Responding to the new lockdown restrictions announced today (Wednesday, 14 October, 2020), chair of BMA’s Northern Ireland Council Tom Black said: “While these restrictions are welcome, doctors feel that they are too little too late and don't go far enough. It was clear from the rising case numbers across the country and increasing hospital admissions that full lockdown measures needed to be brought in much sooner and it is highly regrettable that this delay in political decision-making has brought our fragile health service closer to the cliff edge.
“We realise the economic impact these new lockdown measures will have, but the effect on our health service and the staff who deal with the daily clinical reality of this pandemic cannot be understated. It must be remembered there is a two-week time lag between exposure to COVID-19, positive cases and hospital admissions. In two weeks’ time our doctors, nurses and frontline health service staff will deal with the effect of daily positive covid case rates that now exceed the 800 mark and growing.

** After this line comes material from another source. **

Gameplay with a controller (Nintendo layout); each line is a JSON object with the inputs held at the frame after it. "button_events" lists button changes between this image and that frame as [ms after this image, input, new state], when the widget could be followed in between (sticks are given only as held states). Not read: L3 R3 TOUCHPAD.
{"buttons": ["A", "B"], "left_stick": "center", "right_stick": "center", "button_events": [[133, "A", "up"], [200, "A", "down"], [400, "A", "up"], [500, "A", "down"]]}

These dedicated staff, many of whom are dealing with fatigue and burn-out from the first wave, must now tackle this second surge with the added pressure of more and more colleagues being absent or having to isolate. This is simply unsustainable. Doctors tell us they feel they are unable to hold the line this time around and that a full lock down needs to be brought in as soon as possible.
“The government must learn from its delay in taking more rapid action to address this second surge. This pandemic is not going anywhere soon and our health service needs the support, resources and forward planning from government to allow it to deliver care for all patients in tandem with this virus. This means: addressing the chronic clinical and nursing workforce gaps and structural underinvestment in our health service that have both contributed massively to our elective care waiting list crisis – a crisis that has been thrown into sharp focus by COVID-19; a better track and trace system in place to monitor the spread of this virus; clearer and more consistent communication with the public on what they need to do to stop the spread; better enforcement when restrictions that are there to protect the public and ultimately our health service are broken; childcare support for frontline key workers.
“Another surge where we are unprepared will happen again unless proper planning is put in place now as a matter of urgency. Lives depend on it.”